The advice considers the physical world of paper as dangerous, more so, than the Internet. Checkout counters and restaurants. Apparently a credit card number can sometimes lead to the whole identity being used.
An important defense is computer literacy: frequent inspection of online accounts. Get your money into well-managed and secure accounts (trusts are even safer) that you can check.. Computer and security literacy is particularly important for people who have to travel for work or family reasons.
Saturday, June 06, 2009
The Money section of ABC News and Nightline have an alarming report, June 3, “Thieves Snatch Billions in Credit Card Fraud: 'Nightline' Tracks Hackers in Underground Identity Theft chatrooms; How to Protect Yourself”.
The link is here. ABC tried an experiment and found that a fictitious credit card was siphoned in 15 minutes by crooks in Kiev.
The story mentions Dan Clements, of Card Cops, a company that tracks international identity theft, particularly in credit card numbers and bank account information. Sometimes accounts get set up in a person’s name that the person never knows about or gets bills for. Other times bank accounts are siphoned. Most of the activity is overseas, in Russia, or former Eastern European countries or Asia, mostly in poorer countries where youth have some indignation and gang-like incentive to steal and "prove themselves".

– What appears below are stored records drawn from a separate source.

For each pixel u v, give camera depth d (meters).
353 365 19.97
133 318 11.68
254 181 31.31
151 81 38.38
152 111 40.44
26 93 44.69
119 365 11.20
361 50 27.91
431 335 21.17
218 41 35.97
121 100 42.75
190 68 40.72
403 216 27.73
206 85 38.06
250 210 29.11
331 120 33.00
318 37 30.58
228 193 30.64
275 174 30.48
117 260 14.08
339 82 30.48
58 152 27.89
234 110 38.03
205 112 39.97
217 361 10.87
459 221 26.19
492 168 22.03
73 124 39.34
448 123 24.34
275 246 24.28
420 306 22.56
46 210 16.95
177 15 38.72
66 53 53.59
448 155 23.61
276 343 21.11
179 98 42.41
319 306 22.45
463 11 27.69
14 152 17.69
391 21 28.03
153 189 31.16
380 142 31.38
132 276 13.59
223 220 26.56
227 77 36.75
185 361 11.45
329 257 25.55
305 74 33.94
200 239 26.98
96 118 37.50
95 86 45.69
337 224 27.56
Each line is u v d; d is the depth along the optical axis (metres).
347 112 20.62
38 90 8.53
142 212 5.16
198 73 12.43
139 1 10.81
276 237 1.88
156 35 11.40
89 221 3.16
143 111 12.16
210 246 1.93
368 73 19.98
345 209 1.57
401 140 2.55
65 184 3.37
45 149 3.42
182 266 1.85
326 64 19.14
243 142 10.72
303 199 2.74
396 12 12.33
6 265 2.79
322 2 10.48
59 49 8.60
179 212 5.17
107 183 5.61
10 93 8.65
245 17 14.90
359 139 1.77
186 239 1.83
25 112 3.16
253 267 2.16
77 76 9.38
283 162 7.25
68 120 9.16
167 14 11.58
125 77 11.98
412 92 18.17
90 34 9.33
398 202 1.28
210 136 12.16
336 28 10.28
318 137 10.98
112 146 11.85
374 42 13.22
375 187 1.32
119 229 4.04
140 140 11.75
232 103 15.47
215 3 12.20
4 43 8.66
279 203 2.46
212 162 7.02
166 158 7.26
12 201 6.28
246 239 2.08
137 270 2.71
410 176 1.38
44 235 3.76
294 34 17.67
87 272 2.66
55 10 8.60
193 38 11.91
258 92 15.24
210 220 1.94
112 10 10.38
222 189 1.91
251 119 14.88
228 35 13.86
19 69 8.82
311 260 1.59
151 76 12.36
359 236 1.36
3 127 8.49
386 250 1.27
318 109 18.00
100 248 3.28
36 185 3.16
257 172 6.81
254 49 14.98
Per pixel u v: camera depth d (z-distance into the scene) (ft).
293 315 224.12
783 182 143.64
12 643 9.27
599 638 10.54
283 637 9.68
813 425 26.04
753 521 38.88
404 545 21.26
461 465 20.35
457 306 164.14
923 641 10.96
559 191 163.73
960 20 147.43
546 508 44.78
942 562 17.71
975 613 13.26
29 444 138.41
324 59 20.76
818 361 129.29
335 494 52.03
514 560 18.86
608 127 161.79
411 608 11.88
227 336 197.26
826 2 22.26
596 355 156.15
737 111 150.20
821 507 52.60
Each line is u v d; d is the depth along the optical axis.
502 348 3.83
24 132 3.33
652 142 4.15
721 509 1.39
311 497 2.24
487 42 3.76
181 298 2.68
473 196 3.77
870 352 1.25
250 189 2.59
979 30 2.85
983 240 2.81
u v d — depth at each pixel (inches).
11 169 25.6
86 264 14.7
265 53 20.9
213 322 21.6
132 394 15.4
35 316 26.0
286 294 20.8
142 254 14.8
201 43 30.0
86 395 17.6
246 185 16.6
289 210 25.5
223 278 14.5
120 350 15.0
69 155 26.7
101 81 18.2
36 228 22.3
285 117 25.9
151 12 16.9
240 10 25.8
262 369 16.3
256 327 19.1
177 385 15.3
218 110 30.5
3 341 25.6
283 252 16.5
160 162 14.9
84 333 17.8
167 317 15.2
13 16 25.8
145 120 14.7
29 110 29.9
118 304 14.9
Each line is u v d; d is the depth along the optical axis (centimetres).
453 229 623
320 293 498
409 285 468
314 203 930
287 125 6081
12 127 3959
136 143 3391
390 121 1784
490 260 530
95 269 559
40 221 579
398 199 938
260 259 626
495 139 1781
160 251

The story says that a lot of compromise happens with phishing of naïve Internet users, but a lot of “shoulder surfing” happens in retail establishments, involving dishonest (and perhaps underpaid) clerks.
The story recommends opening new cards with new account numbers rather than letting them renew automatically. They also recommend changing debit card pin numbers frequently.
Naïve users are more vulnerable than experienced people with Internet literacy. Other defenses include frequent checking of bank accounts and credit cards online, and frequent checking of credit reports. Does Internet activity make one a “target”, or is a moderate amount of “fame” a protection because the person becomes harder to impersonate and not get caught. It’s hard to say.
Still, I think that we can build systems to stop this if only we have the will and invest the resources.
Tuesday, June 02, 2009
AOL today republished a Fortune article “Don’t Let ID Thieves Hijack Your Job Hunt.” The article is by Anne Fisher, and lists six ways to protect yourself.
The article suggests never giving complete identifying information (especially date of birth, as well as social security number and home address) on an online resume, social networking site, or anywhere else online. It’s perhaps a better idea to use a land UPS store address. Another tip is to watch for “too good to be true” job ads.
All of this seems to lean toward the idea of much more integrated presence online than in the past. Yet multiple “identities” online might help thwart fraudsters. So it’s a thorny question.